Real-world cloud security is most definitely not business as usual. The fundamental abstraction and automation used to build cloud platforms upends much of how we implement security. The same principles may apply, but *how* they apply is dramatically different, especially at enterprise scale.
This highly technical course expands off the basics of our Cloud Security Hands on Training and delves deep into practical cloud security and applied DevSecOps, which is really the only way to survive when operating in the cloud. It focuses completely on Infrastructure and Platform as a Service, and will not cover Software as a Service. The training is laser focused on technology, and *will not cover policies, risk, or governance issues* except as they come up in passing.
We begin on day one with an in-depth discussion of cloud platform technologies; giving you a look into how the services are built and managed, and the security implications, including the latest server less architectures. We will then quickly start building out a sandbox environment and deploying security controls.
Some of the topics and techniques covered will include (at a minimum):
Use of accounts for managing blast radius.
Building out advanced cloud virtual networks.
Integrating serverless for security.
Leveraging inherent cloud capabilities for network security.
Use of DNS management, auto scale groups, load balancers, and other technologies for immutable infrastructure.
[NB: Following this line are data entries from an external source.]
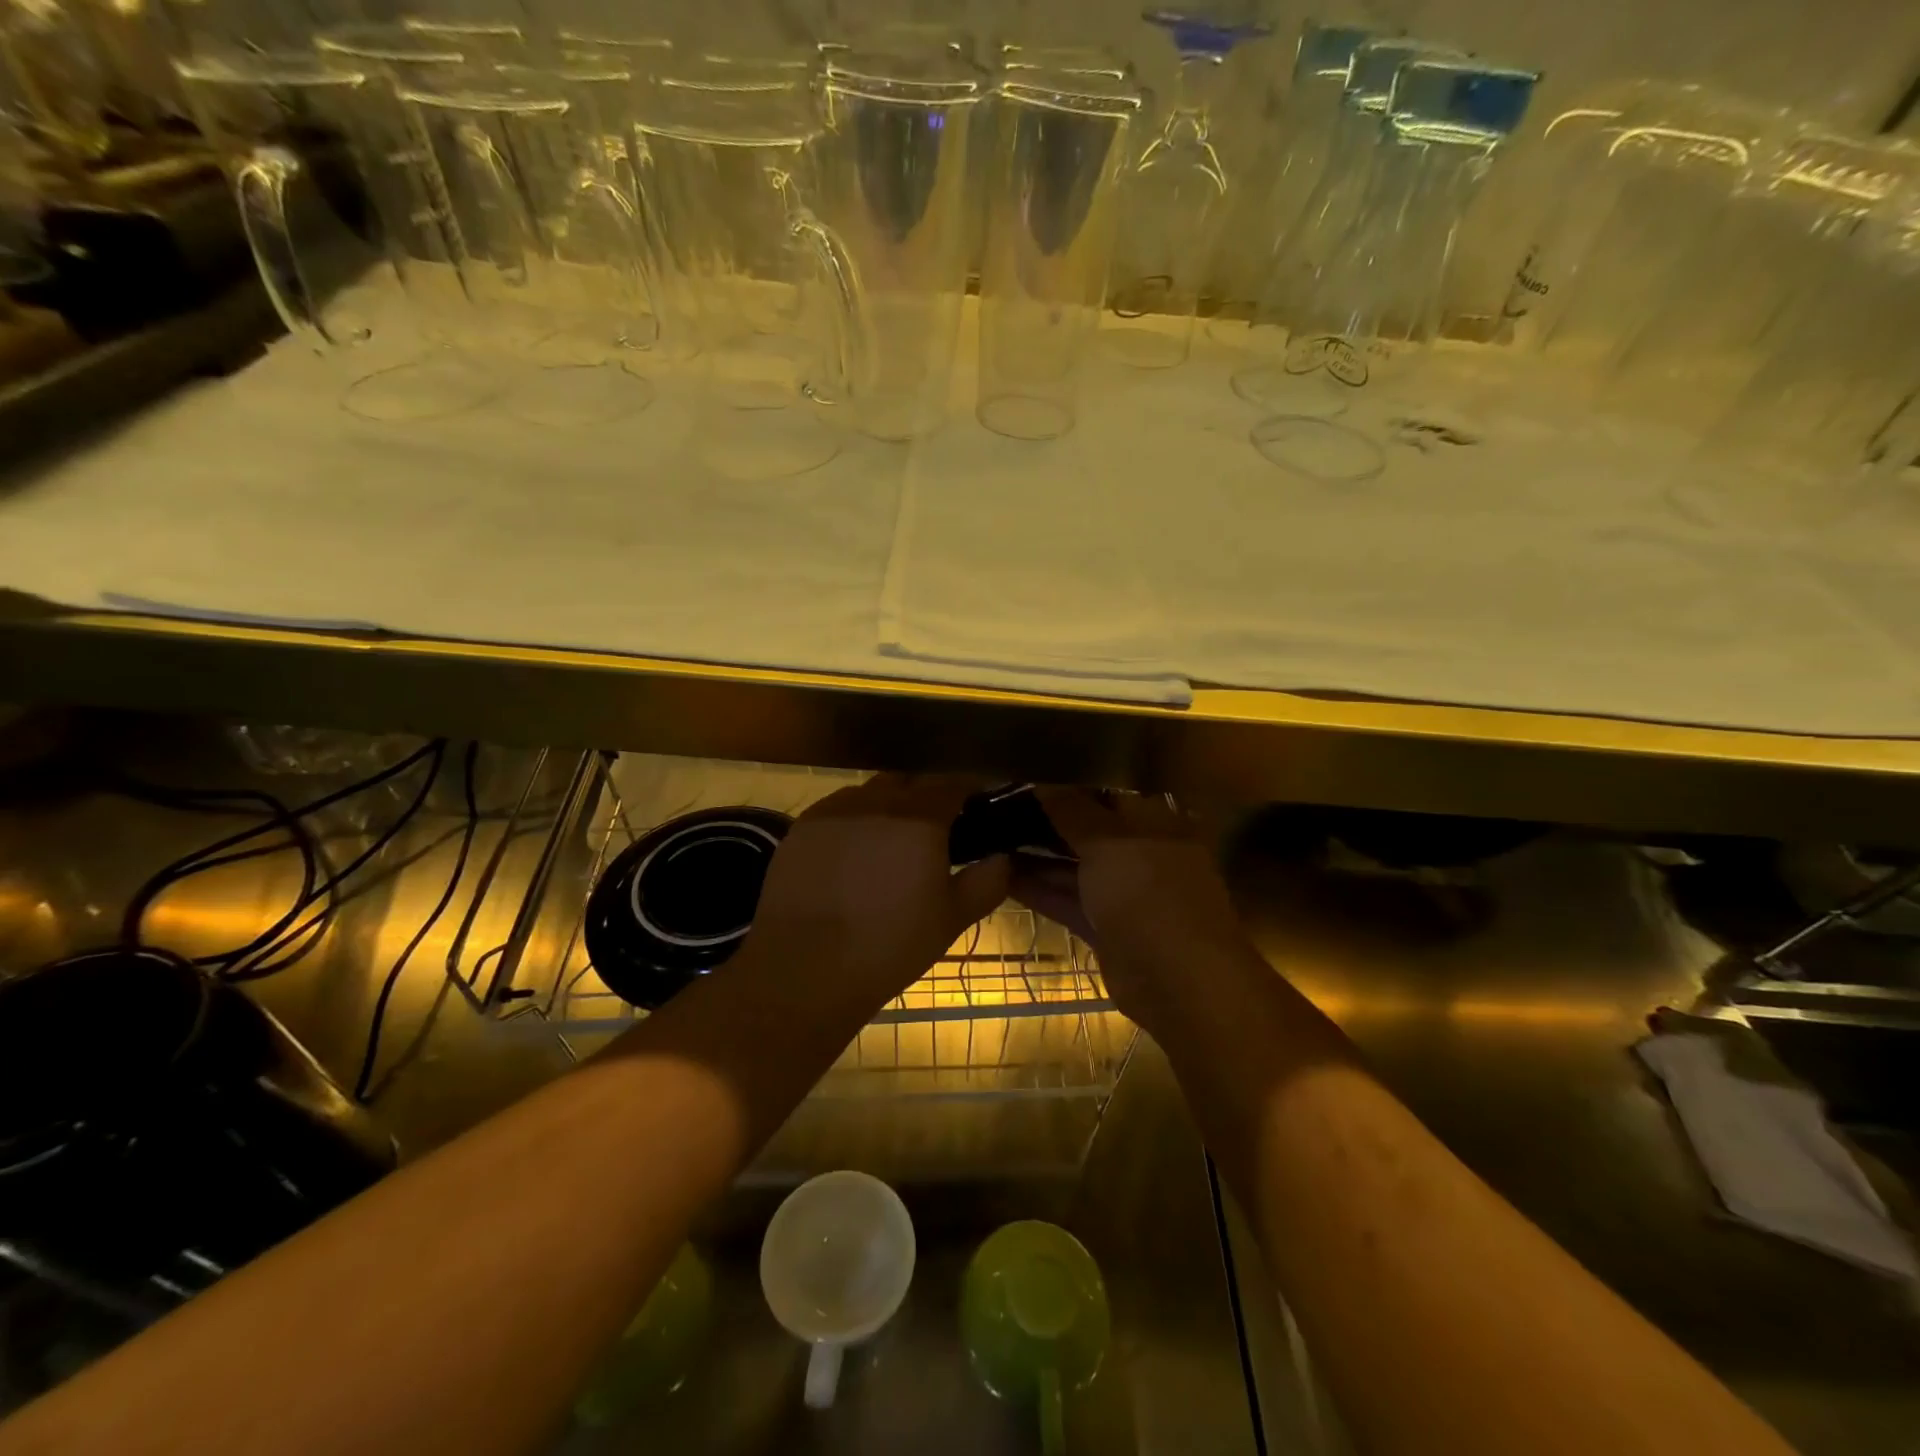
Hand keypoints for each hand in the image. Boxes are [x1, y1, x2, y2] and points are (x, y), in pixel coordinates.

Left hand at [742, 774, 1009, 1011]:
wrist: (804, 970)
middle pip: (909, 783)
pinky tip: (850, 854)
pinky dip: (852, 822)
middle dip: (925, 797)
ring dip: (887, 807)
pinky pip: (837, 810)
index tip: (976, 806)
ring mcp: (833, 811)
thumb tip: (1003, 857)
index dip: (967, 790)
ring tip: (888, 843)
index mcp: (920, 819)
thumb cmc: (889, 947)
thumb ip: (986, 882)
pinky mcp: (801, 828)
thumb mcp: (951, 919)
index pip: (951, 783)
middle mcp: (876, 802)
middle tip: (933, 831)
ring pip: (870, 793)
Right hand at [1010, 788, 1248, 1033]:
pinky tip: (1002, 876)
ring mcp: (1125, 894)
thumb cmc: (1149, 894)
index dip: (1067, 784)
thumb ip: (1073, 810)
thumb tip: (1044, 781)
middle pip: (1088, 830)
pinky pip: (1069, 901)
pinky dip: (1040, 890)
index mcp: (1154, 823)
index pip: (1106, 792)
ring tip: (989, 840)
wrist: (1180, 982)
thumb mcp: (1108, 842)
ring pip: (1076, 867)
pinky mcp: (1107, 928)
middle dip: (1047, 821)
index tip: (1025, 776)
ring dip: (1037, 856)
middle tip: (998, 808)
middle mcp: (1141, 853)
Advanced Identity and Access management for cloud, including setting up SAML federation across providers.
Privileged user management, MFA, and other access essentials.
Securing PaaS and mixed IaaS/PaaS architectures.
Day two shifts gears to focus on designing secure architectures, integrate with DevOps, and build your own SecDevOps toolkit for managing cloud security at scale:
- Fundamentals of SecDevOps.
- Immutable deployments.
- Building secure deployment pipelines.
- Integrating automated security testing into deployment pipelines.
- Cloud security architectural patterns for major application types.
- Cloud data security and encryption.
- Automating continuous security monitoring and alerting using cloud native capabilities.
- Security automation through the console.
- Security automation through code.
- Scaling your security operations to hundreds (or thousands) of accounts through automation.
Most labs will be in Amazon Web Services, with some demonstrations and integrations with Microsoft Azure.
All programming labs will use Ruby. Text snippets will be provided so students don't need to code from scratch, but some knowledge is suggested.
Technical security professionals wanting to expand their hands on knowledge of cloud security and SecDevOps.
Students should have basic familiarity with at least one public cloud provider (Amazon or Azure) and hands-on experience launching and managing basic instances/services. They should also be comfortable with the command line and basic scripting.
Additionally we highly encourage students to understand basic Ruby programming for the coding portions. Code snippets will be provided, so students with experience in other languages should be able to keep up.
A laptop with SSH and wireless connectivity. Students MUST sign up for Amazon Web Services before training begins, and bring their credentials and keys.
Electronic training materials. An improved sense of self worth if they survive the training.